Using AI Technologies To Solve Software Security Challenges

Open Access
- Author:
- Wang, Haizhou
- Graduate Program:
- Informatics
- Degree:
- Doctor of Philosophy
- Document Type:
- Dissertation
- Date of Defense:
- September 23, 2024
- Committee Members:
- Dongwon Lee, Professor in Charge/Director of Graduate Studies
Peng Liu, Chair & Dissertation Advisor
Minghui Zhu, Outside Unit & Field Member
Sharon Huang, Major Field Member
Suhang Wang, Major Field Member - Keywords:
- Large Language Model
Artificial Intelligence
Software Security
Reverse Engineering
Deep Learning
Information Security - Abstract:
- Artificial intelligence (AI) has been a trending topic in recent years due to the technical breakthroughs in computer vision (CV) and natural language processing (NLP) where many tasks are nearly impossible to be solved by traditional engineering and algorithmic efforts, due their difficulties in generalizing patterns. In the field of software security, such tasks are not uncommon. For example, many tasks require high-level semantic program comprehension, such as code clone detection and logic bug detection. These tasks are similar to NLP tasks to a certain extent, so that existing methods such as static or dynamic program analysis are very ineffective in understanding the programs in terms of the business logic. For another example, information and data available in many software security tasks such as reverse engineering are not human-friendly, which may lead to generating explicit rules or heuristics extremely challenging. Therefore, it is crucial to explore what tasks in software security could be solved or solved better using modern AI technologies.
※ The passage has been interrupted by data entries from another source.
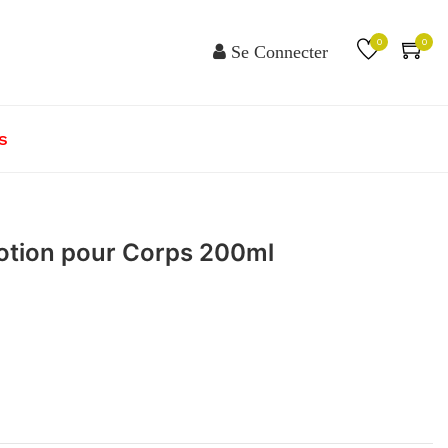
0
0
Se Connecter
s
 Lotion pour Corps 200ml
T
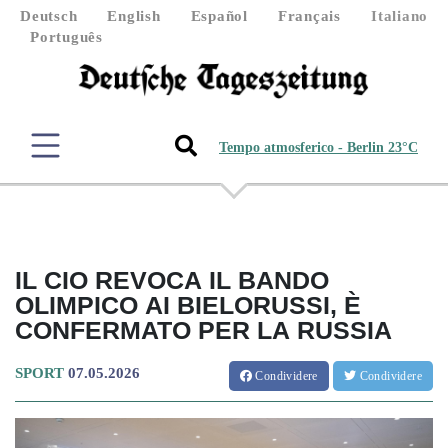
Deutsch
English
Español
Français
Italiano
Português
Tempo atmosferico - Berlin 23°C
IL CIO REVOCA IL BANDO
OLIMPICO AI BIELORUSSI, È
CONFERMATO PER LA RUSSIA
SPORT
07.05.2026
Condividere
Condividere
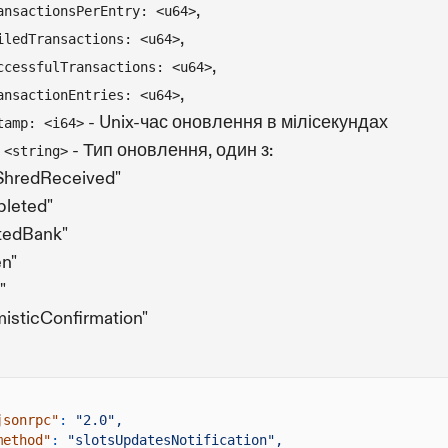
,
ansactionsPerEntry: <u64>
,
iledTransactions: <u64>
,
ccessfulTransactions: <u64>
,
ansactionEntries: <u64>
- Unix-час оновлення в мілісекундах
tamp: <i64>
- Тип оновлення, один з:
 <string>
tShredReceived"
pleted"
tedBank"
en"
"
misticConfirmation"
jsonrpc"
:
"2.0",
method"
:
"slotsUpdatesNotification",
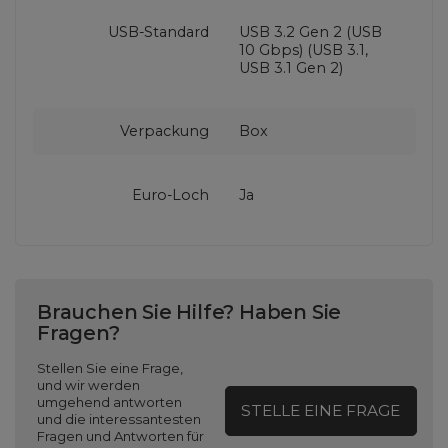
USB-Standard
USB 3.2 Gen 2 (USB
10 Gbps) (USB 3.1,
USB 3.1 Gen 2)
Verpackung
Box
Euro-Loch
Ja
Brauchen Sie Hilfe? Haben Sie
Fragen?
Stellen Sie eine Frage,
und wir werden
umgehend antworten
STELLE EINE FRAGE
und die interessantesten
Fragen und Antworten für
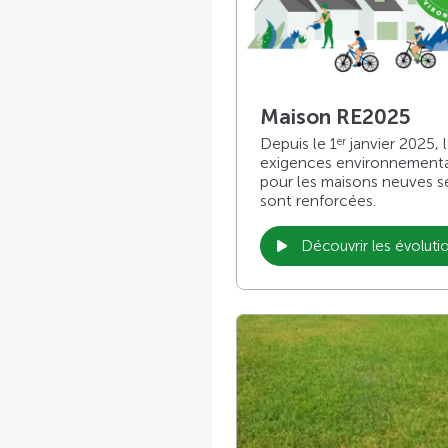
Maison RE2025
Depuis le 1
janvier 2025, 
er
exigences environnement
pour les maisons neuves s
sont renforcées.
Découvrir les évoluti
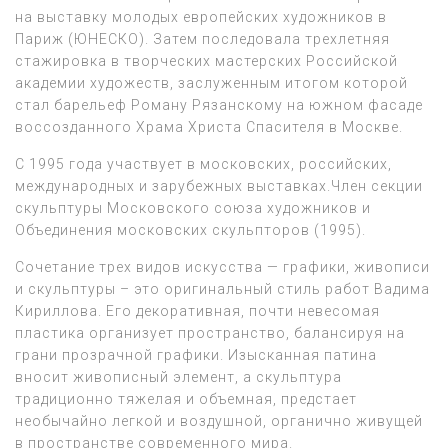
на выставку молодых европейских художников в
Париж (ЮНЕСКО). Затем последовала трехлетняя
стажировка в творческих мастерских Российской
академии художеств, заслуженным итогом которой
стал барельеф Роману Рязанскому на южном фасаде
воссозданного Храма Христа Спасителя в Москве.
С 1995 года участвует в московских, российских,
международных и зарубежных выставках.Член секции
скульптуры Московского союза художников и
Объединения московских скульпторов (1995).
Сочетание трех видов искусства — графики, живописи
и скульптуры – это оригинальный стиль работ Вадима
Кириллова. Его декоративная, почти невесомая
пластика организует пространство, балансируя на
грани прозрачной графики. Изысканная патина
вносит живописный элемент, а скульптура
традиционно тяжелая и объемная, предстает
необычайно легкой и воздушной, органично живущей
в пространстве современного мира.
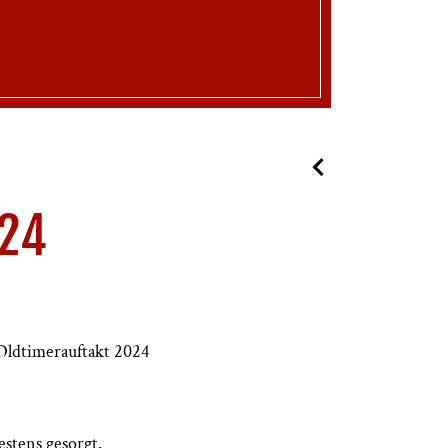
024
Oldtimerauftakt 2024
estens gesorgt.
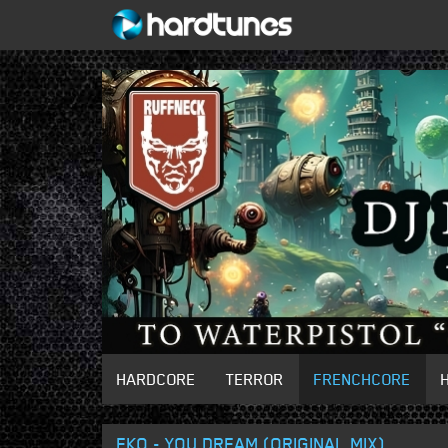
HARDCORE
TERROR
FRENCHCORE
EKO - YOU DREAM (ORIGINAL MIX)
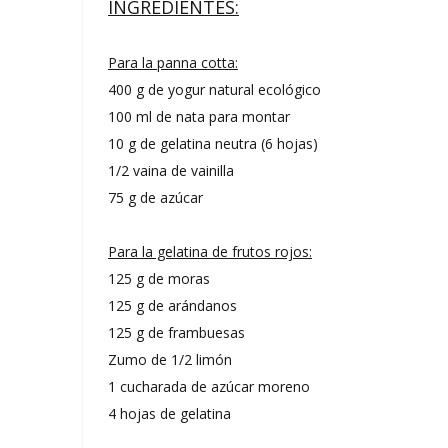
INGREDIENTES:
Para la panna cotta:
400 g de yogur natural ecológico
100 ml de nata para montar
10 g de gelatina neutra (6 hojas)
1/2 vaina de vainilla
75 g de azúcar
Para la gelatina de frutos rojos:
125 g de moras
125 g de arándanos
125 g de frambuesas
Zumo de 1/2 limón
1 cucharada de azúcar moreno
4 hojas de gelatina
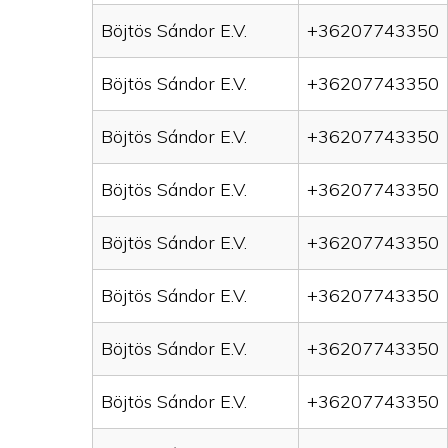
Böjtös Sándor E.V.
+36207743350
Böjtös Sándor E.V.
+36207743350
Böjtös Sándor E.V.
+36207743350
Böjtös Sándor E.V.
+36207743350
Böjtös Sándor E.V.
+36207743350
Böjtös Sándor E.V.
+36207743350
Böjtös Sándor E.V.
+36207743350
Böjtös Sándor E.V.
+36207743350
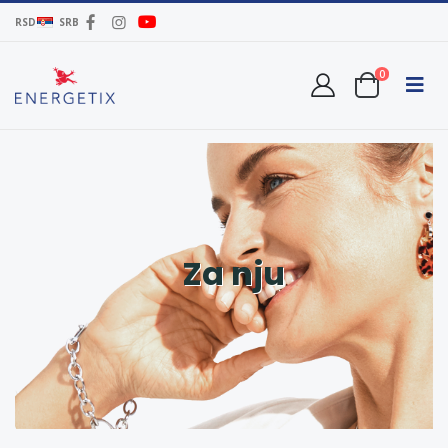
RSD
SRB
0
Za nju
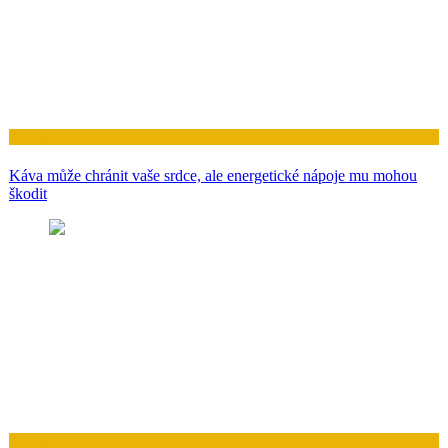
Zdraví
Káva může chránit vaše srdce, ale energetické nápoje mu mohou
škodit
Zdraví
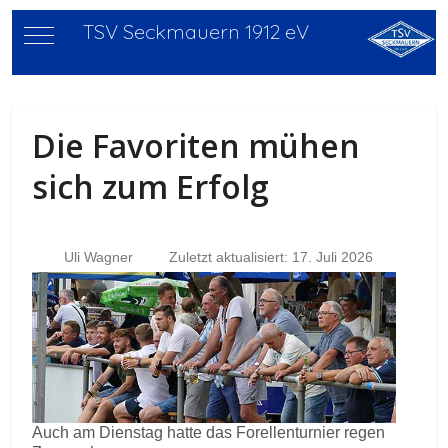
TSV Seckmauern 1912 eV
Mobile Menu Toggle
Die Favoriten mühen
sich zum Erfolg
Uli Wagner
Zuletzt aktualisiert: 17. Juli 2026
Auch am Dienstag hatte das Forellenturnier regen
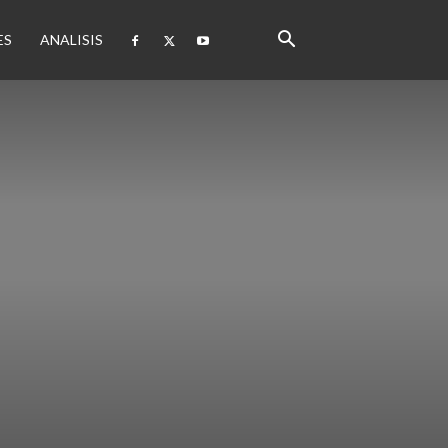
ES
ANALISIS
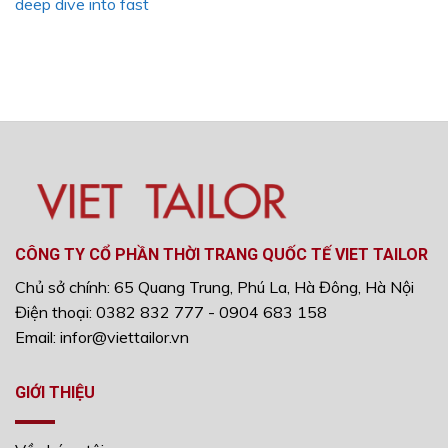
deep dive into fast
CÔNG TY CỔ PHẦN THỜI TRANG QUỐC TẾ VIET TAILOR
Chủ sở chính: 65 Quang Trung, Phú La, Hà Đông, Hà Nội
Điện thoại: 0382 832 777 - 0904 683 158
Email: infor@viettailor.vn
GIỚI THIỆU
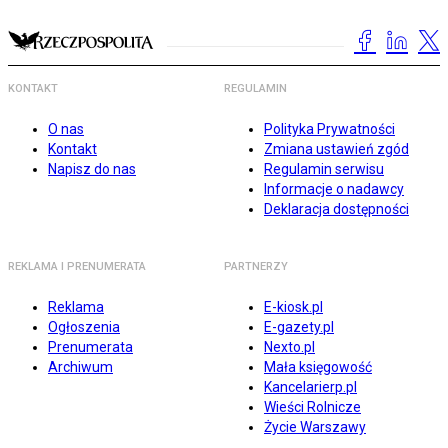
KONTAKT
REGULAMIN
O nas
Polityka Prywatności
Kontakt
Zmiana ustawień zgód
Napisz do nas
Regulamin serwisu
Informacje o nadawcy
Deklaracja dostępności
REKLAMA I PRENUMERATA
PARTNERZY
Reklama
E-kiosk.pl
Ogłoszenia
E-gazety.pl
Prenumerata
Nexto.pl
Archiwum
Mała księgowość
Kancelarierp.pl
Wieści Rolnicze
Życie Warszawy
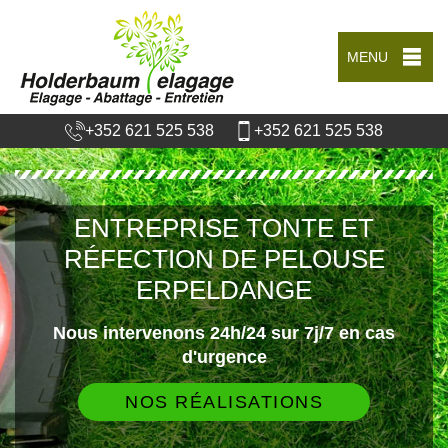
MENU
+352 621 525 538
+352 621 525 538
ENTREPRISE TONTE ET
RÉFECTION DE PELOUSE
ERPELDANGE
Nous intervenons 24h/24 sur 7j/7 en cas
d'urgence
NOS RÉALISATIONS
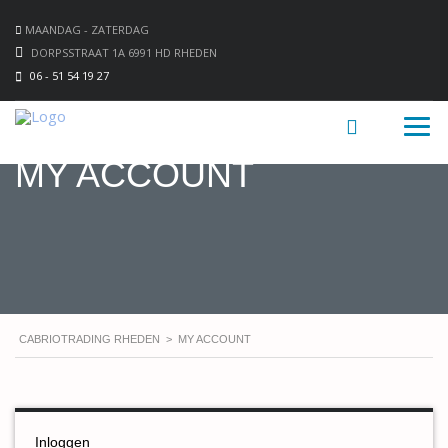
MAANDAG - ZATERDAG
DORPSSTRAAT 1A 6991 HD RHEDEN
06 - 51 54 19 27
MY ACCOUNT
CABRIOTRADING RHEDEN
>
MY ACCOUNT
Inloggen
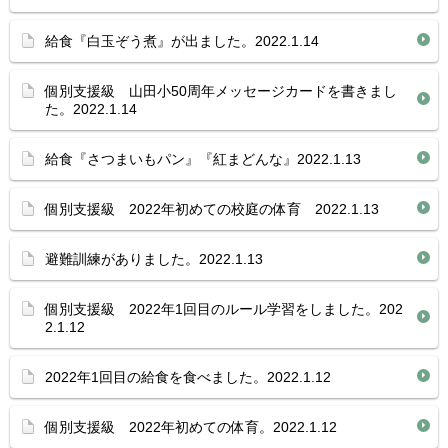
給食『白玉ぞう煮』が出ました。2022.1.14
個別支援級 山田小50周年メッセージカードを書きまし
た。2022.1.14
給食『さつまいもパン』『紅まどんな』2022.1.13
個別支援級 2022年初めての校庭の体育 2022.1.13
避難訓練がありました。2022.1.13
個別支援級 2022年1回目のルール学習をしました。202
2.1.12
2022年1回目の給食を食べました。2022.1.12
個別支援級 2022年初めての体育。2022.1.12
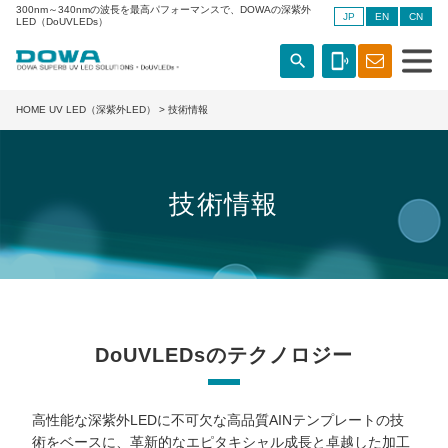
300nm～340nmの波長を最高パフォーマンスで、DOWAの深紫外
JP
EN
CN
LED（DoUVLEDs）
search
phonelink_ring
HOME UV LED（深紫外LED）
> 技術情報
技術情報
DoUVLEDsのテクノロジー
高性能な深紫外LEDに不可欠な高品質AINテンプレートの技
術をベースに、革新的なエピタキシャル成長と卓越した加工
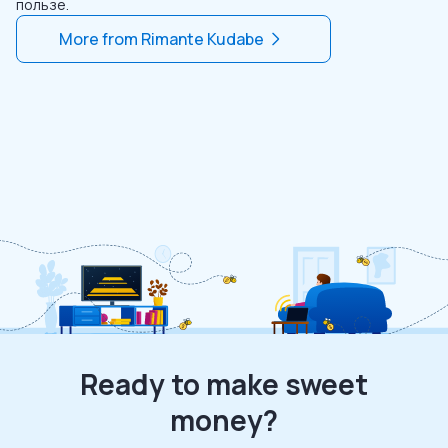
пользе.
More from
Rimante Kudabe
Ready to make sweet
money?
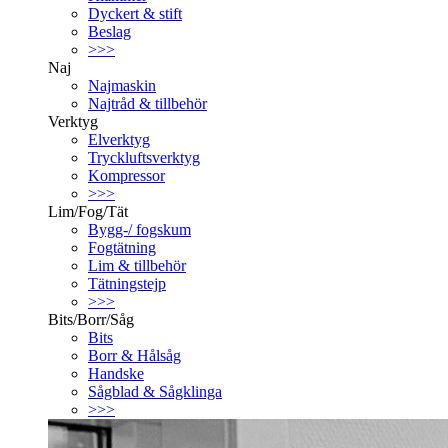
Dyckert & stift
Beslag
>>>
Naj
Najmaskin
Najtråd & tillbehör
Verktyg
Elverktyg
Tryckluftsverktyg
Kompressor
>>>
Lim/Fog/Tät
Bygg-/ fogskum
Fogtätning
Lim & tillbehör
Tätningstejp
>>>
Bits/Borr/Såg
Bits
Borr & Hålsåg
Handske
Sågblad & Sågklinga
>>>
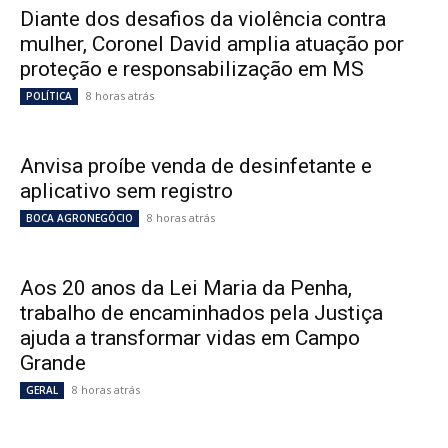
Diante dos desafios da violência contra
mulher, Coronel David amplia atuação por
proteção e responsabilização em MS
8 horas atrás
POLÍTICA
Anvisa proíbe venda de desinfetante e
aplicativo sem registro
8 horas atrás
BOCA AGRONEGÓCIO
Aos 20 anos da Lei Maria da Penha,
trabalho de encaminhados pela Justiça
ajuda a transformar vidas em Campo
Grande
8 horas atrás
GERAL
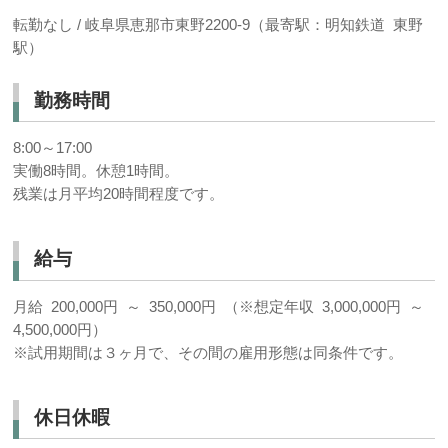
転勤なし /
岐阜県恵那市東野2200-9（最寄駅：明知鉄道 東野
駅）
勤務時間
8:00～17:00
実働8時間。休憩1時間。
残業は月平均20時間程度です。
給与
月給 200,000円 ～ 350,000円 （※想定年収 3,000,000円 ～
4,500,000円）
※試用期間は３ヶ月で、その間の雇用形態は同条件です。
休日休暇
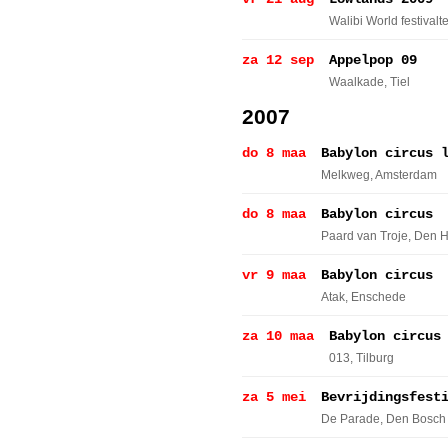
Walibi World festivalt
za 12 sep
Appelpop 09
Waalkade
, Tiel
2007
do 8 maa
Babylon circus 
Melkweg
, Amsterdam
do 8 maa
Babylon circus
Paard van Troje
, Den 
vr 9 maa
Babylon circus
Atak
, Enschede
za 10 maa
Babylon circus
013
, Tilburg
za 5 mei
Bevrijdingsfest
De Parade
, Den Bosch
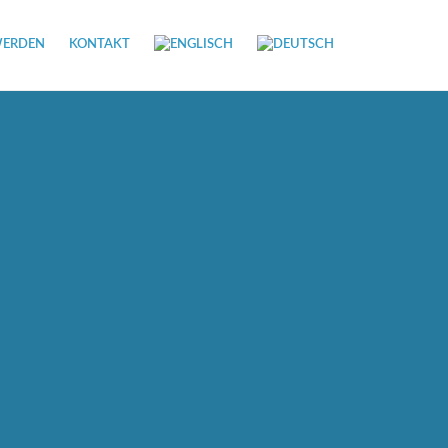
WERDEN
KONTAKT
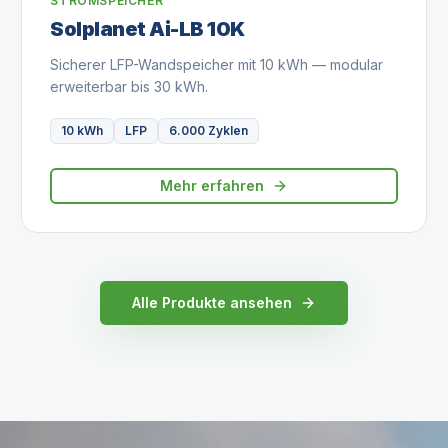
STROMSPEICHER
Solplanet Ai-LB 10K
Sicherer LFP-Wandspeicher mit 10 kWh — modular
erweiterbar bis 30 kWh.
10 kWh
LFP
6.000 Zyklen
Mehr erfahren
Alle Produkte ansehen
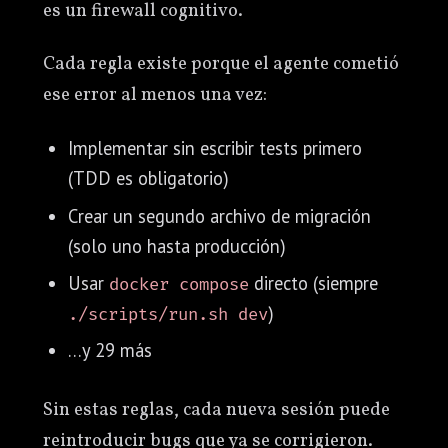
es un firewall cognitivo.
Cada regla existe porque el agente cometió
ese error al menos una vez:
Implementar sin escribir tests primero
(TDD es obligatorio)
Crear un segundo archivo de migración
(solo uno hasta producción)
Usar
directo (siempre
docker compose
)
./scripts/run.sh dev
…y 29 más
Sin estas reglas, cada nueva sesión puede
reintroducir bugs que ya se corrigieron.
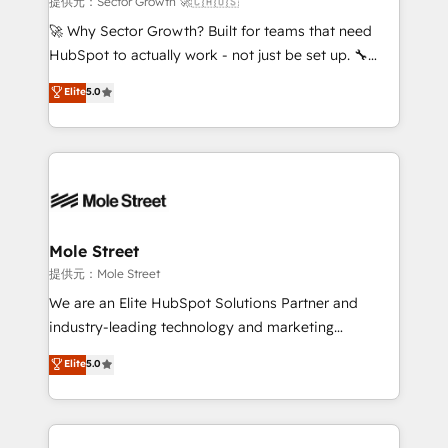
提供元：Sector Growth 🚀🇨🇦🇺🇸
with good people' and have worked with incredible
🚀 Why Sector Growth? Built for teams that need
brands. You can see some of them on our website,
HubSpot to actually work - not just be set up. 🔧
along with plenty of case studies.
HubSpot Experts: Onboarding, migrations,
Elite
5.0
automation, and training built for adoption. ⚡ Highly
Technical Execution: ERP, EMR and Custom
Integrations; complex builds delivered in weeks, not
months. 🤖 AI Consulting & Agents: AI-powered
workflows; automation agents; process optimization
inside HubSpot. 🏆 Industry Experience: 🏥
Healthcare: HIPAA implementations; secure data
Mole Street
workflows 💼 Financial Services: compliant
提供元：Mole Street
workflows; audit-ready reporting ⚖️ Legal: client
We are an Elite HubSpot Solutions Partner and
intake; pipeline and document workflows 🛒 E-
industry-leading technology and marketing
Commerce: Shopify, WooCommerce; lifecycle and
consultancy. Our focus is on enterprise and mid-
Elite
5.0
revenue automation 🏢 Real Estate: deal pipelines;
market B2B companies globally that want a strategic
portfolio and lifecycle management 🏭
approach to execute their goals through creative
Manufacturing: ERP integrations; operational
applications of our solutions; Technical HubSpot
alignment 🛡️ Compliance & Data Considerations:
Consulting, Content Marketing, Growth-Driven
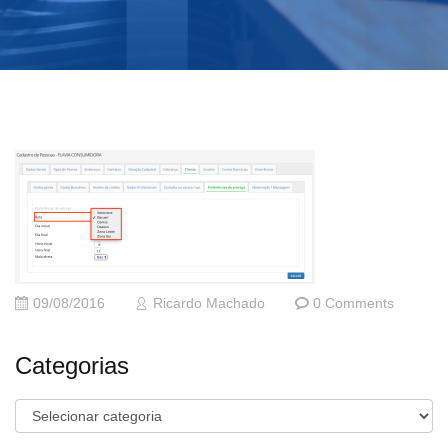
09/08/2016
Ricardo Machado
0 Comments
Categorias
Categorias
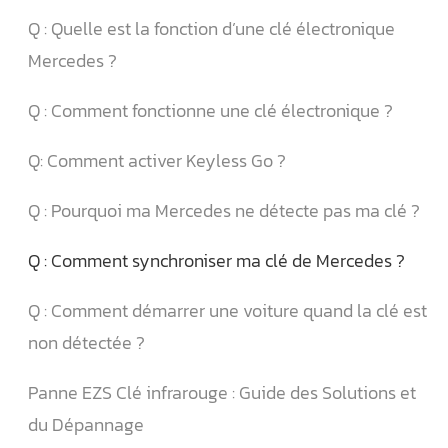
Q : Quelle est la fonction d’une clé électronique
Mercedes ?
Q : Comment fonctionne une clé électronique ?
Q: Comment activer Keyless Go ?
Q : Pourquoi ma Mercedes ne détecte pas ma clé ?
Q : Comment synchroniser ma clé de Mercedes ?
Q : Comment démarrer une voiture quand la clé est
non détectée ?
Panne EZS Clé infrarouge : Guide des Solutions et
du Dépannage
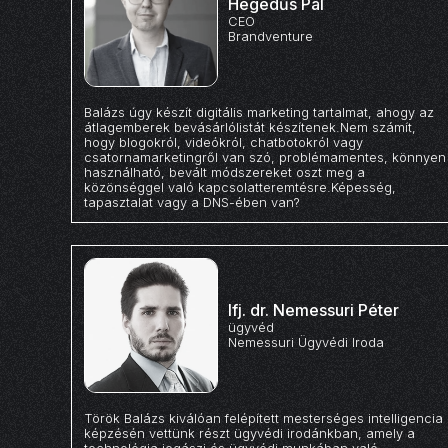
Hegedűs Pál
CEO
Brandventure
Balázs úgy készít digitális marketing tartalmat, ahogy az
átlagemberek bevásárlólistát készítenek.Nem számít,
hogy blogokról, videókról, chatbotokról vagy
csatornamarketingről van szó, problémamentes, könnyen
használható, bevált módszereket oszt meg a
közönséggel való kapcsolatteremtésre.Képesség,
tapasztalat vagy a DNS-ében van?
Ifj. dr. Nemessuri Péter
ügyvéd
Nemessuri Ügyvédi Iroda
Török Balázs kiválóan felépített mesterséges intelligencia
képzésén vettünk részt ügyvédi irodánkban, amely a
In this dissertation, we aim to adopt AI technologies in three software security sub-fields: exploitation defense, vulnerability analysis and reverse engineering. In particular, we have researched three problems: 1) defending return-oriented-programming (ROP) attacks using deep learning, 2) finding user privilege related (UPR) variables using LLM workflow, and 3) pinpoint the implementation of anti dynamic analysis techniques in the binary program using LLM. The common characteristics of all three problems are the fuzziness of input and the difficulty to generalize common patterns, which are the key motivations of us adopting AI technologies and data driven methods.